Izetbegovic was portrayed by the Clinton administration as a moderate, though it was recently revealed that he was in the pay of a Saudi Al Qaeda operative, Yassin al-Khadi (Yassin al Qadi). Izetbegovic was also in direct communication with Osama bin Laden, according to British journalist Eve-Ann Prentice.
When the Dayton agreement officially ended the civil conflict in 1995, the Mujahideen remained. They have caused conflict with Muslims in Bosnia, and also in neighboring Serbia, as they deem the "liberalism" of the Muslims who lived in Tito's Yugoslavia to be heretical.
Today, states AKI, an unofficial leader of the Bosnian Wahhabis, Imad al-Husin, has resigned. Husin, a Syrian who also goes under the name "Abu Hamza", has said that he is unable to "express himself in the Bosnian language in order to be understood correctly".
Recently, al-Husin's comments, which were made on local television, drew sharp reactions from local Muslims. He said their leaders followed a "communist Islam" which had been introduced by General Tito.
On Friday, November 10, leaders of Bosnia's Muslims read out out a resolution in all of the nation's mosques, according to the newspaper Nezavisne Novine. This resolution "condemns and finds undesirable in Bosnia those who bring unrest into mosques under the excuse of implementing the 'real' faith."

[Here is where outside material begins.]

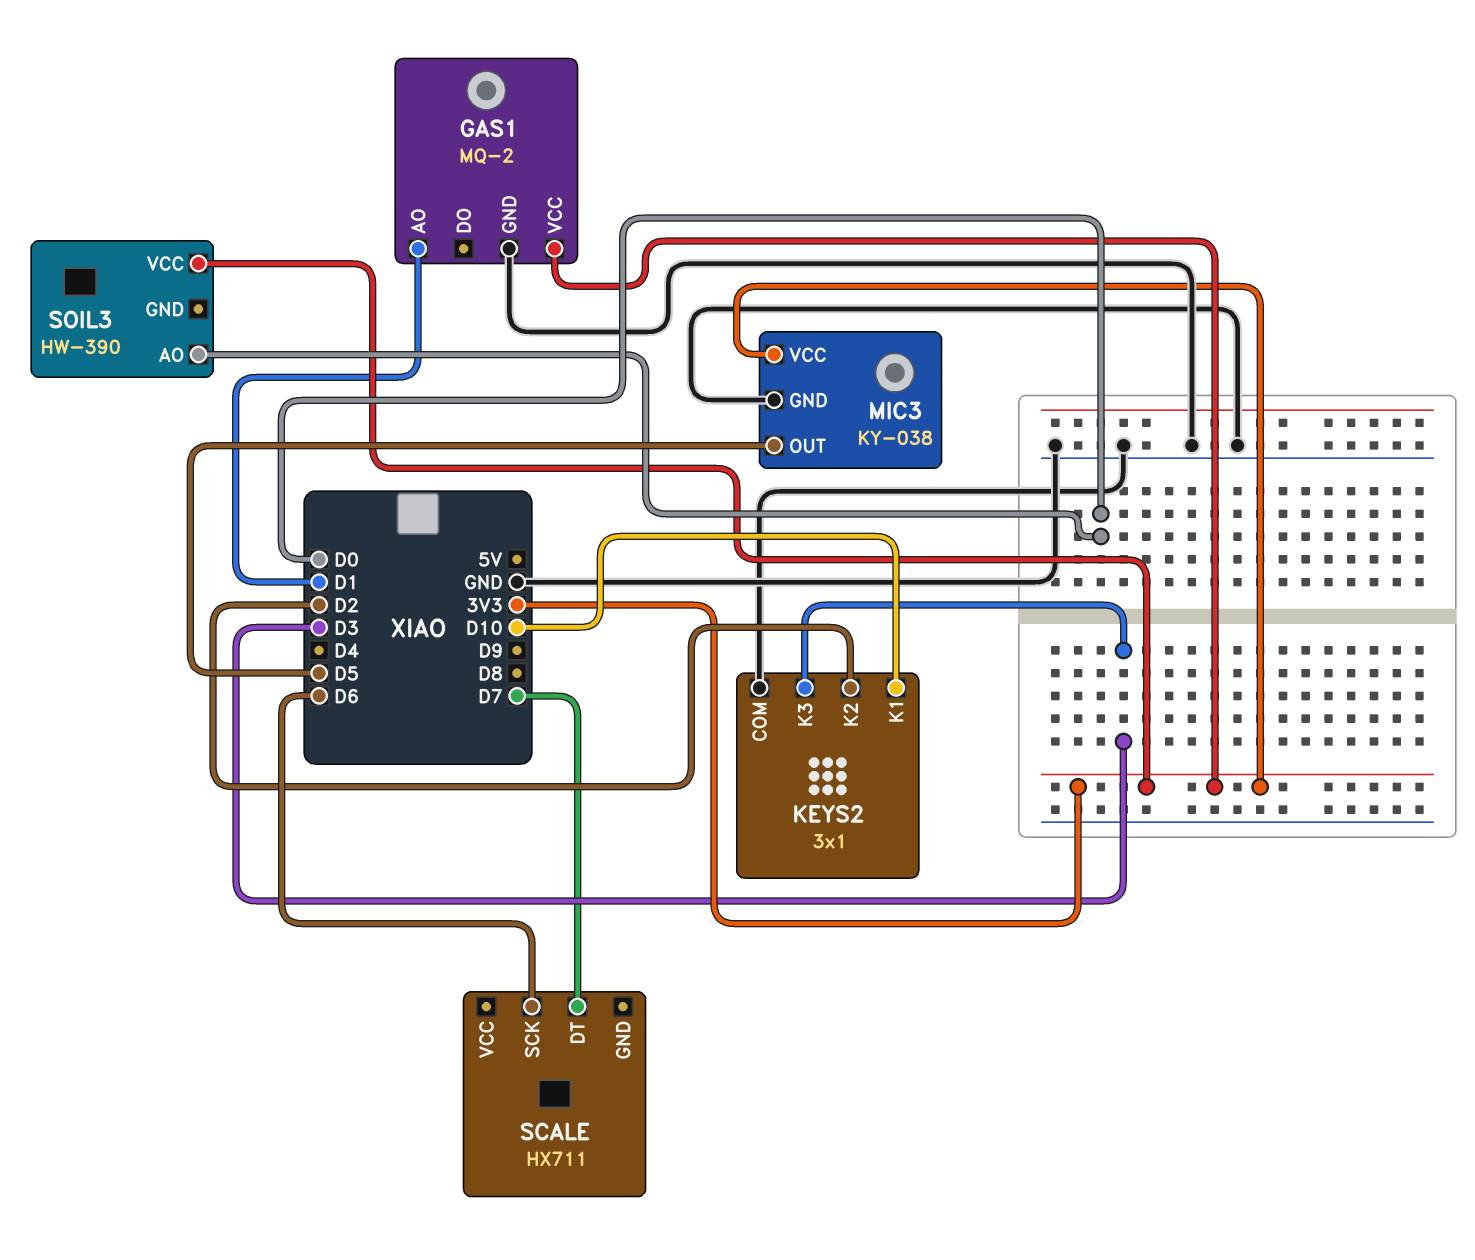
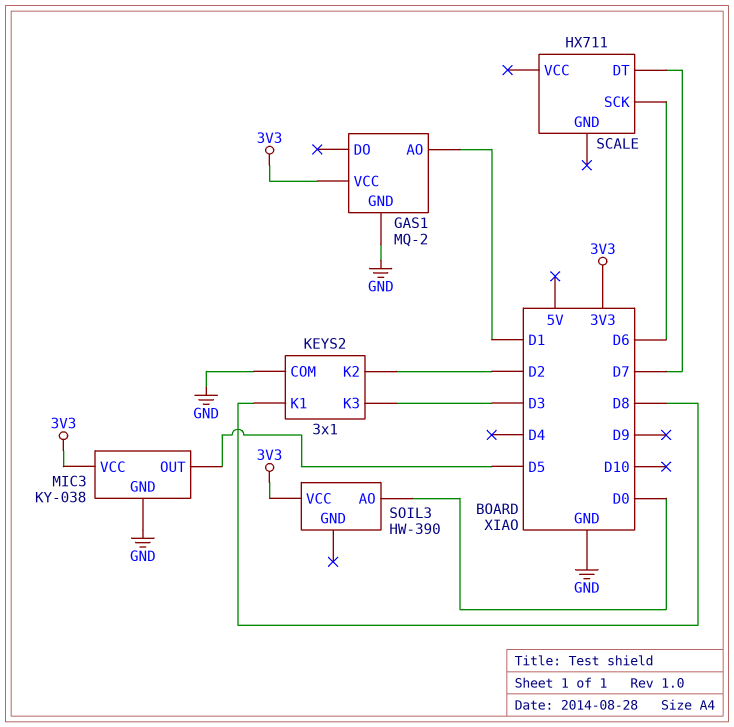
KEYS2 pin K1: D10 -> D8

The resolution was drafted by the official Islamic Community. The head of this group, Reiss-ul-Ulema Mustafa Ceric, said: "One who cannot accept and understand it, does not have to stay, and does not have to come." The acceptance refers to Bosnian moderate Islam.

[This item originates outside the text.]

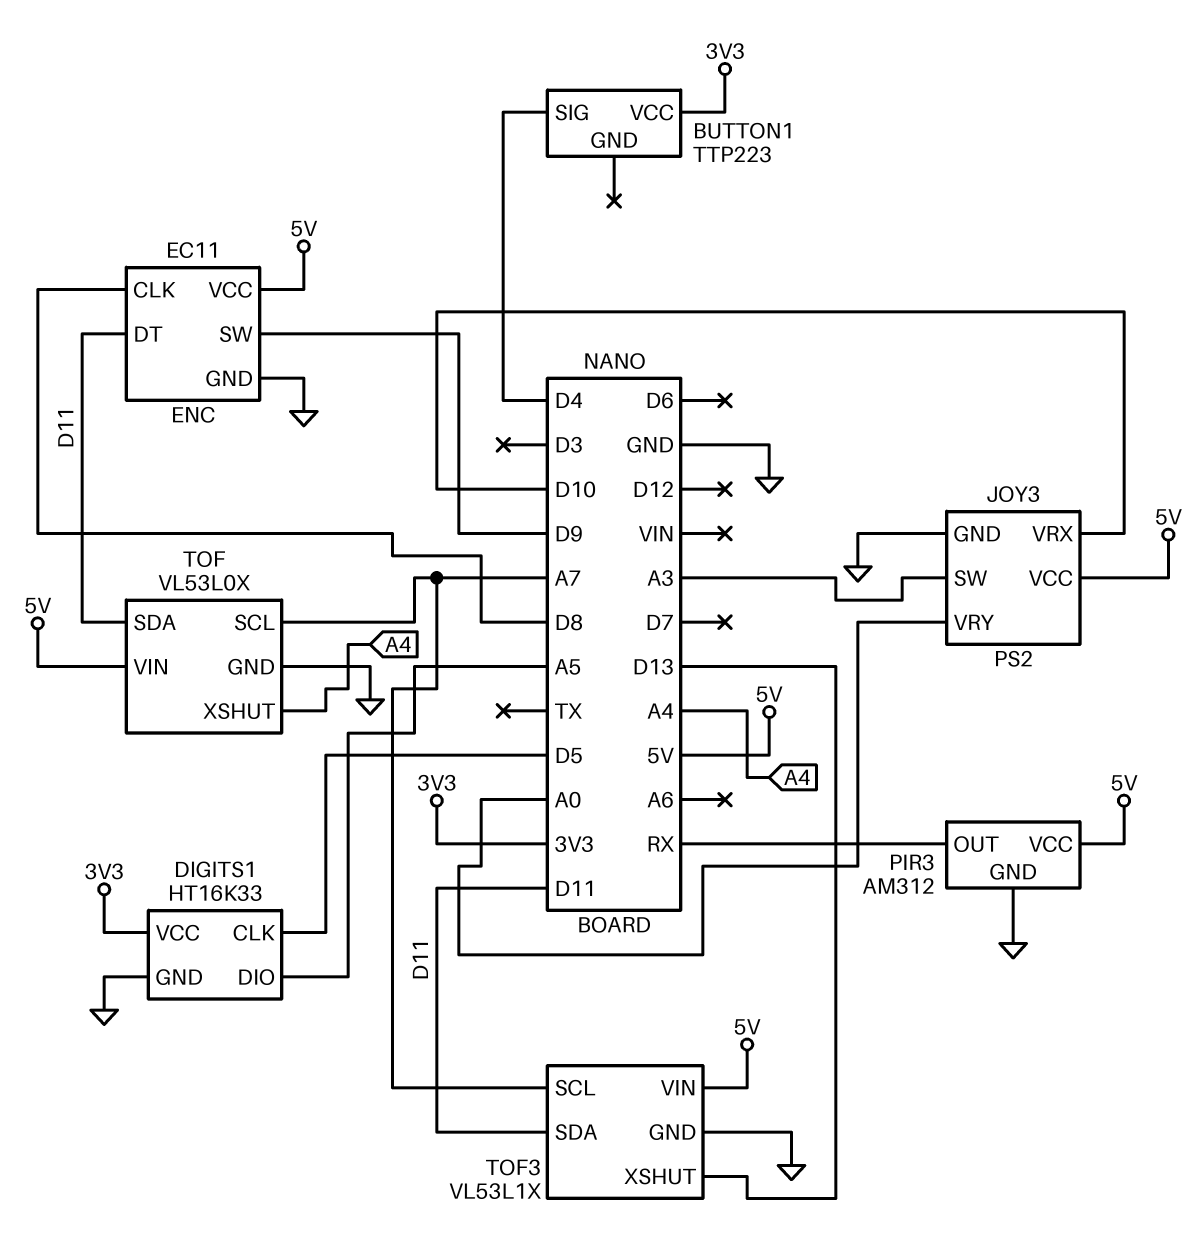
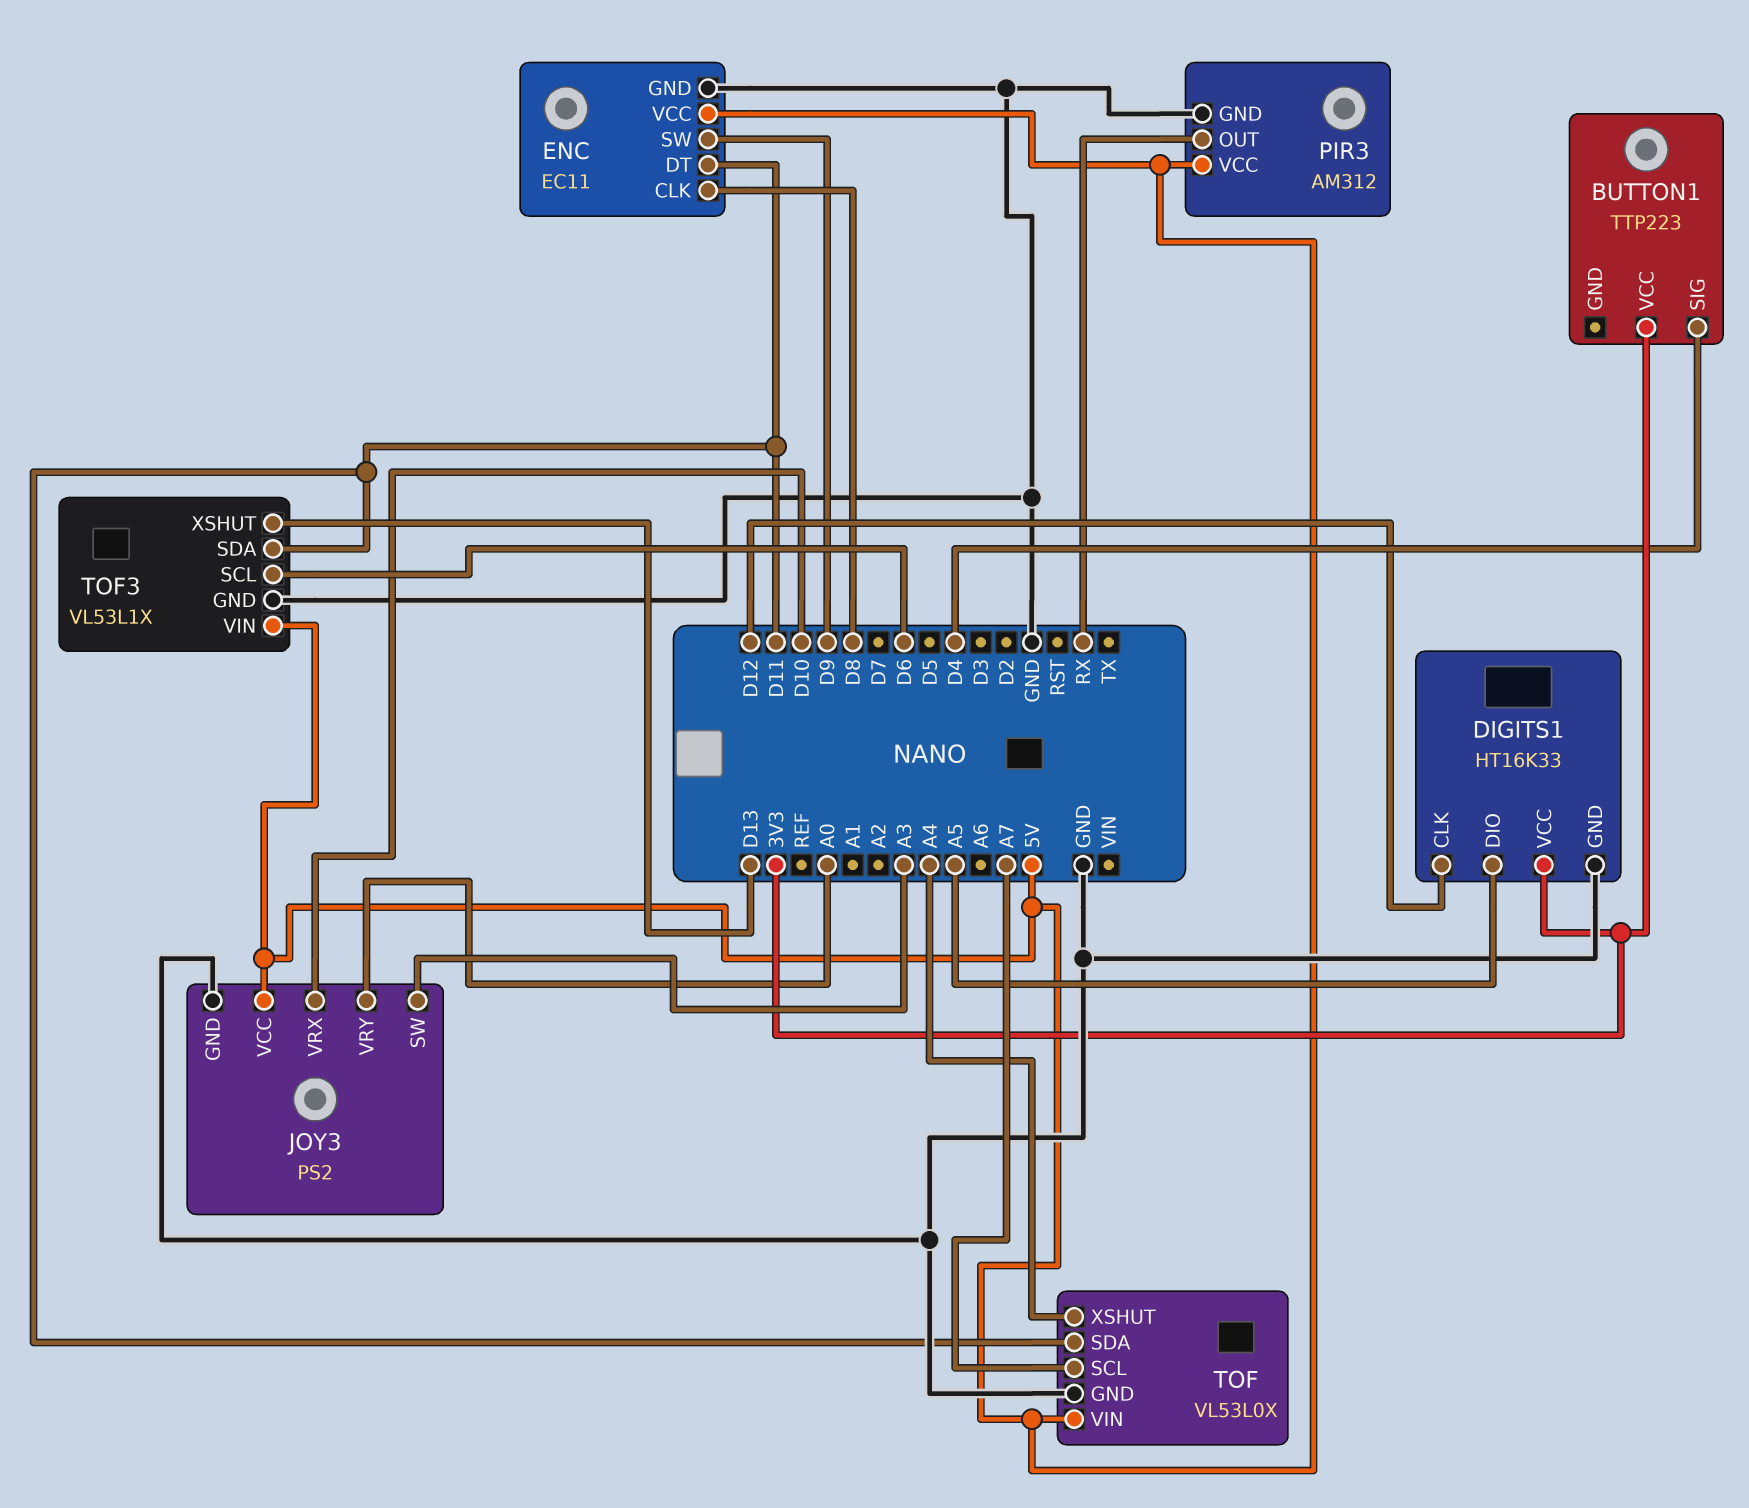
DIGITS1 pin CLK: D5 -> D12
TOF3 pin SCL: A7 -> D6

40% of the population of the country is Muslim. Orthodox Christian Serbs comprise 31% and Catholic Croats comprise 10% of the population of 3.8 million. The horrors of the civil war still lie beneath the surface. At the weekend, it was announced that another mass grave, containing 100 bodies of Muslims murdered in the Srebrenica massacre, was uncovered in Snagovo village, about 31 miles north of Srebrenica. About 8,000 Muslims were killed in this atrocity, which took place in July 1995, when Serbs led by Ratko Mladic and Radnan Karadic overran the UN enclave of Srebrenica on July 11.
Many of the Wahhabis settled in Bosnia after the civil war, marrying local women, but also a sizeable number were granted citizenship by Izetbegovic in exchange for their fighting in the Bosnian civil war. In September, 50 of these individuals had their citizenship status revoked. SInce then 100 more individuals have been prevented from claiming citizenship rights. 250 more were under investigation, while the body which is charged to reconsider the citizenship status of these former Mujahideen states that 1,500 cases will eventually be examined.
Reiss-ul-Ulema Mustafa Ceric of Bosnia's Islamic Community has condemned the stripping of 150 people's citizenship, saying that "the state doesn't have the right to discriminate based on religion, appearance, nationality or origin."